◆ Data records ◆

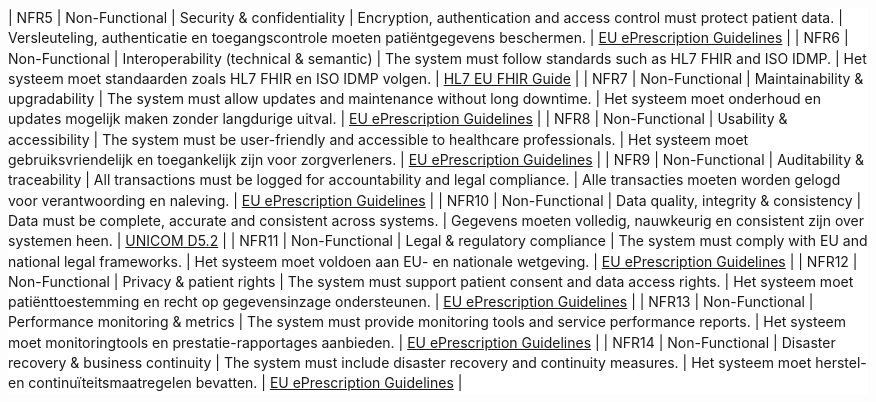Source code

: | NFR5  | Non-Functional | Security & confidentiality                                         | Encryption, authentication and access control must protect patient data.                                                      | Versleuteling, authenticatie en toegangscontrole moeten patiëntgegevens beschermen.                                                                             | [EU ePrescription Guidelines](https://health.ec.europa.eu/document/download/b744f30b-a05e-4b9c-9630-ad96ebd0b2f0_en)                                                                              |
| NFR6  | Non-Functional | Interoperability (technical & semantic)                            | The system must follow standards such as HL7 FHIR and ISO IDMP.                                                               | Het systeem moet standaarden zoals HL7 FHIR en ISO IDMP volgen.                                                                                                 | [HL7 EU FHIR Guide](https://build.fhir.org/ig/hl7-eu/mpd/background.html)                                                                                                                         |
| NFR7  | Non-Functional | Maintainability & upgradability                                    | The system must allow updates and maintenance without long downtime.                                                          | Het systeem moet onderhoud en updates mogelijk maken zonder langdurige uitval.                                                                                  | [EU ePrescription Guidelines](https://health.ec.europa.eu/document/download/b744f30b-a05e-4b9c-9630-ad96ebd0b2f0_en)                                                                              |
| NFR8  | Non-Functional | Usability & accessibility                                          | The system must be user-friendly and accessible to healthcare professionals.                                                  | Het systeem moet gebruiksvriendelijk en toegankelijk zijn voor zorgverleners.                                                                                   | [EU ePrescription Guidelines](https://health.ec.europa.eu/system/files/2016-11/eprescription_guidelines_en_0.pdf)                                                                                 |
| NFR9  | Non-Functional | Auditability & traceability                                        | All transactions must be logged for accountability and legal compliance.                                                      | Alle transacties moeten worden gelogd voor verantwoording en naleving.                                                                                          | [EU ePrescription Guidelines](https://health.ec.europa.eu/system/files/2016-11/eprescription_guidelines_en_0.pdf)                                                                                 |
| NFR10 | Non-Functional | Data quality, integrity & consistency                              | Data must be complete, accurate and consistent across systems.                                                                | Gegevens moeten volledig, nauwkeurig en consistent zijn over systemen heen.                                                                                     | [UNICOM D5.2](https://unicom-project.eu/wp-content/uploads/2022/01/UNICOM_D5.2_Guidelines-for-IDMP-based-Cross-Border-eP-eD-PS_20210708.pdf)                                                      |
| NFR11 | Non-Functional | Legal & regulatory compliance                                      | The system must comply with EU and national legal frameworks.                                                                 | Het systeem moet voldoen aan EU- en nationale wetgeving.                                                                                                        | [EU ePrescription Guidelines](https://health.ec.europa.eu/document/download/b744f30b-a05e-4b9c-9630-ad96ebd0b2f0_en)                                                                              |
| NFR12 | Non-Functional | Privacy & patient rights                                           | The system must support patient consent and data access rights.                                                               | Het systeem moet patiënttoestemming en recht op gegevensinzage ondersteunen.                                                                                    | [EU ePrescription Guidelines](https://health.ec.europa.eu/system/files/2016-11/eprescription_guidelines_en_0.pdf)                                                                                 |
| NFR13 | Non-Functional | Performance monitoring & metrics                                   | The system must provide monitoring tools and service performance reports.                                                     | Het systeem moet monitoringtools en prestatie-rapportages aanbieden.                                                                                            | [EU ePrescription Guidelines](https://health.ec.europa.eu/document/download/b744f30b-a05e-4b9c-9630-ad96ebd0b2f0_en)                                                                              |
| NFR14 | Non-Functional | Disaster recovery & business continuity                            | The system must include disaster recovery and continuity measures.                                                            | Het systeem moet herstel- en continuïteitsmaatregelen bevatten.                                                                                                 | [EU ePrescription Guidelines](https://health.ec.europa.eu/system/files/2016-11/eprescription_guidelines_en_0.pdf)                                                                                 |
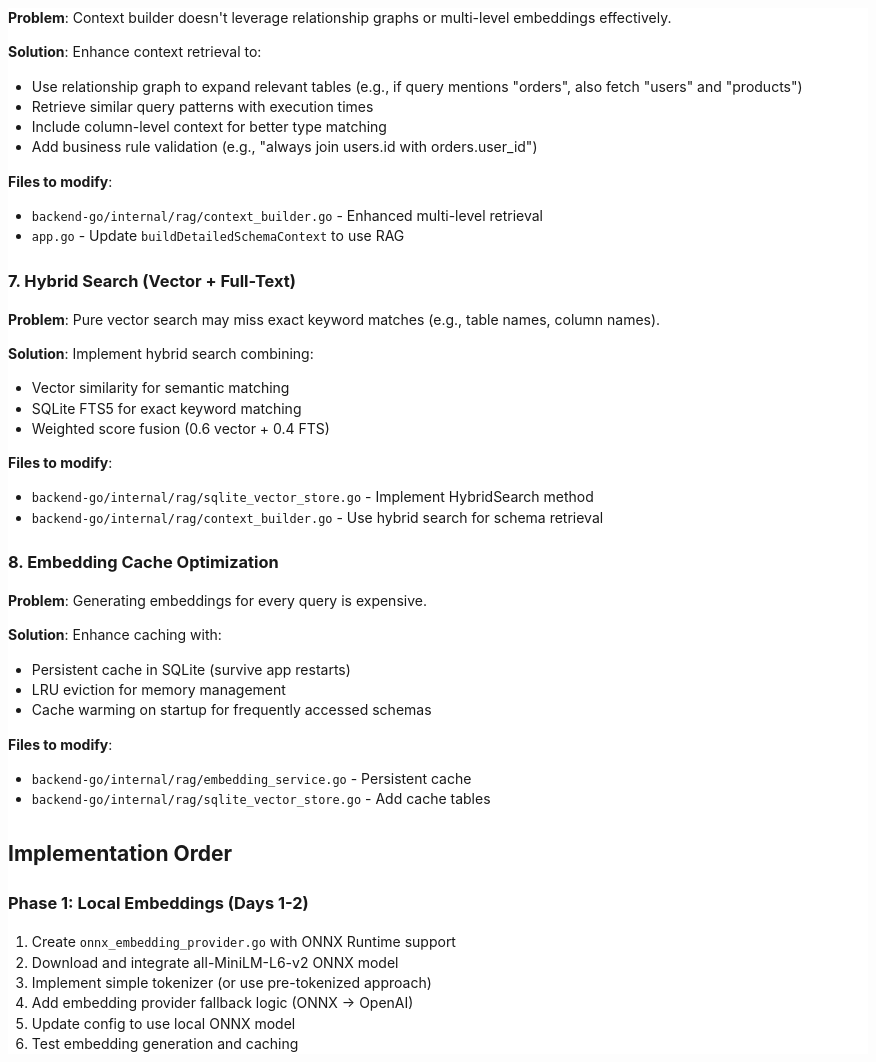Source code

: **Problem**: Context builder doesn't leverage relationship graphs or multi-level embeddings effectively.

**Solution**: Enhance context retrieval to:

- Use relationship graph to expand relevant tables (e.g., if query mentions "orders", also fetch "users" and "products")
- Retrieve similar query patterns with execution times
- Include column-level context for better type matching
- Add business rule validation (e.g., "always join users.id with orders.user_id")

**Files to modify**:

- `backend-go/internal/rag/context_builder.go` - Enhanced multi-level retrieval
- `app.go` - Update `buildDetailedSchemaContext` to use RAG

### 7. Hybrid Search (Vector + Full-Text)

**Problem**: Pure vector search may miss exact keyword matches (e.g., table names, column names).

**Solution**: Implement hybrid search combining:

- Vector similarity for semantic matching
- SQLite FTS5 for exact keyword matching
- Weighted score fusion (0.6 vector + 0.4 FTS)

**Files to modify**:

- `backend-go/internal/rag/sqlite_vector_store.go` - Implement HybridSearch method
- `backend-go/internal/rag/context_builder.go` - Use hybrid search for schema retrieval

### 8. Embedding Cache Optimization

**Problem**: Generating embeddings for every query is expensive.

**Solution**: Enhance caching with:

- Persistent cache in SQLite (survive app restarts)
- LRU eviction for memory management
- Cache warming on startup for frequently accessed schemas

**Files to modify**:

- `backend-go/internal/rag/embedding_service.go` - Persistent cache
- `backend-go/internal/rag/sqlite_vector_store.go` - Add cache tables

## Implementation Order

### Phase 1: Local Embeddings (Days 1-2)

1. Create `onnx_embedding_provider.go` with ONNX Runtime support
2. Download and integrate all-MiniLM-L6-v2 ONNX model
3. Implement simple tokenizer (or use pre-tokenized approach)
4. Add embedding provider fallback logic (ONNX → OpenAI)
5. Update config to use local ONNX model
6. Test embedding generation and caching
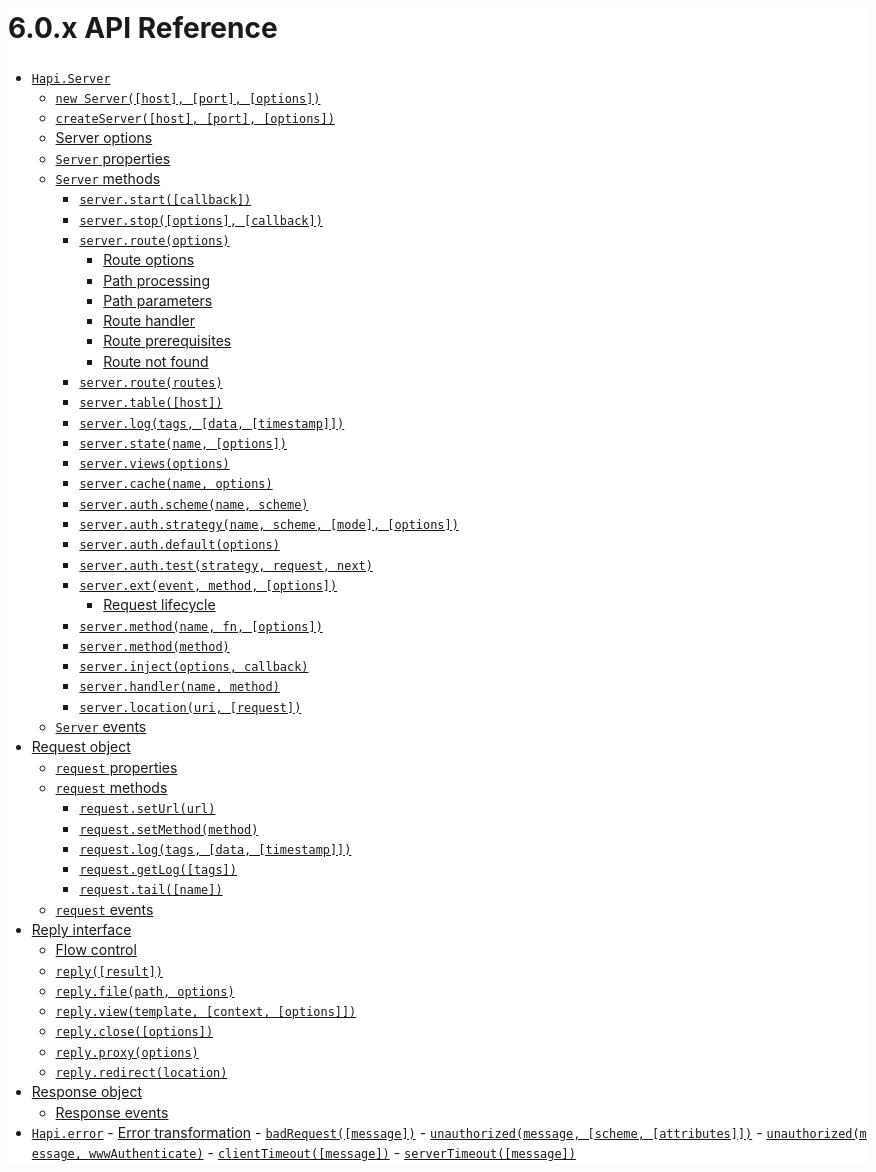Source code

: # 6.0.x API Reference

- [`Hapi.Server`](#hapiserver)
    - [`new Server([host], [port], [options])`](#new-serverhost-port-options)
    - [`createServer([host], [port], [options])`](#createserverhost-port-options)
    - [Server options](#server-options)
    - [`Server` properties](#server-properties)
    - [`Server` methods](#server-methods)
        - [`server.start([callback])`](#serverstartcallback)
        - [`server.stop([options], [callback])`](#serverstopoptions-callback)
        - [`server.route(options)`](#serverrouteoptions)
            - [Route options](#route-options)
            - [Path processing](#path-processing)
            - [Path parameters](#path-parameters)
            - [Route handler](#route-handler)
            - [Route prerequisites](#route-prerequisites)
            - [Route not found](#route-not-found)
        - [`server.route(routes)`](#serverrouteroutes)
        - [`server.table([host])`](#servertablehost)
        - [`server.log(tags, [data, [timestamp]])`](#serverlogtags-data-timestamp)
        - [`server.state(name, [options])`](#serverstatename-options)
        - [`server.views(options)`](#serverviewsoptions)
        - [`server.cache(name, options)`](#servercachename-options)
        - [`server.auth.scheme(name, scheme)`](#serverauthschemename-scheme)
        - [`server.auth.strategy(name, scheme, [mode], [options])`](#serverauthstrategyname-scheme-mode-options)
        - [`server.auth.default(options)`](#serverauthdefault-options)
        - [`server.auth.test(strategy, request, next)`](#serverauthteststrategy-request-next)
        - [`server.ext(event, method, [options])`](#serverextevent-method-options)
            - [Request lifecycle](#request-lifecycle)
        - [`server.method(name, fn, [options])`](#servermethodname-fn-options)
        - [`server.method(method)`](#servermethodmethod)
        - [`server.inject(options, callback)`](#serverinjectoptions-callback)
        - [`server.handler(name, method)`](#serverhandlername-method)
        - [`server.location(uri, [request])`](#serverlocationuri-request)
    - [`Server` events](#server-events)
- [Request object](#request-object)
    - [`request` properties](#request-properties)
    - [`request` methods](#request-methods)
        - [`request.setUrl(url)`](#requestseturlurl)
        - [`request.setMethod(method)`](#requestsetmethodmethod)
        - [`request.log(tags, [data, [timestamp]])`](#requestlogtags-data-timestamp)
        - [`request.getLog([tags])`](#requestgetlogtags)
        - [`request.tail([name])`](#requesttailname)
    - [`request` events](#request-events)
- [Reply interface](#reply-interface)
    - [Flow control](#flow-control)
    - [`reply([result])`](#replyresult)
    - [`reply.file(path, options)`](#replyfilepath-options)
    - [`reply.view(template, [context, [options]])`](#replyviewtemplate-context-options)
    - [`reply.close([options])`](#replycloseoptions)
    - [`reply.proxy(options)`](#replyproxyoptions)
    - [`reply.redirect(location)`](#replyredirectlocation)
- [Response object](#response-object)
    - [Response events](#response-events)
- [`Hapi.error`](#hapierror)
      - [Error transformation](#error-transformation)
      - [`badRequest([message])`](#badrequestmessage)
      - [`unauthorized(message, [scheme, [attributes]])`](#unauthorizedmessage-scheme-attributes)
      - [`unauthorized(message, wwwAuthenticate)`](#unauthorizedmessage-wwwauthenticate)
      - [`clientTimeout([message])`](#clienttimeoutmessage)
      - [`serverTimeout([message])`](#servertimeoutmessage)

◆ About this exercise ◆
Rewrite the data starting at the line containing "### 8. Embedding Cache Optimization" and ending at the line containing "## Implementation Order", replacing "Persistent cache" with "Durable cache" and leaving everything else unchanged.

◆ Task result ◆
### 8. Embedding Cache Optimization

**Problem**: Generating embeddings for every query is expensive.

**Solution**: Enhance caching with:

- Durable cache in SQLite (survive app restarts)
- LRU eviction for memory management
- Cache warming on startup for frequently accessed schemas

**Files to modify**:

- `backend-go/internal/rag/embedding_service.go` - Durable cache
- `backend-go/internal/rag/sqlite_vector_store.go` - Add cache tables

## Implementation Order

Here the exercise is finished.